((

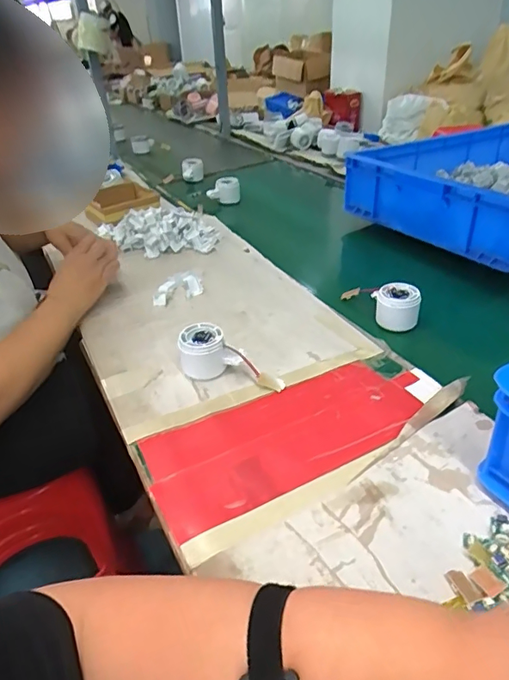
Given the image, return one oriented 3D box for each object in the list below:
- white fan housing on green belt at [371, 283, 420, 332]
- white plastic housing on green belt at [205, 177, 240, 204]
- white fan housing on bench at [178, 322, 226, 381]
[{"bbox_3d":[0.204,-0.049,0.703,0.057,0.049,0.052,-6,34,-3],"label":"white fan housing on green belt"},{"bbox_3d":[-0.076,-0.369,1.219,0.081,0.060,0.056,-1,33,1],"label":"white plastic housing on green belt"},{"bbox_3d":[-0.067,0.015,0.620,0.058,0.056,0.054,-11,34,-11],"label":"white fan housing on bench"}]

))

* **Problem to work on**
Print again, exactly, the lines of the records above from the first line through the line with "- white plastic". No pictures.

* **Written solution**
Given the image, return one oriented 3D box for each object in the list below:
- white fan housing on green belt at [371, 283, 420, 332]
- white plastic housing on green belt at [205, 177, 240, 204]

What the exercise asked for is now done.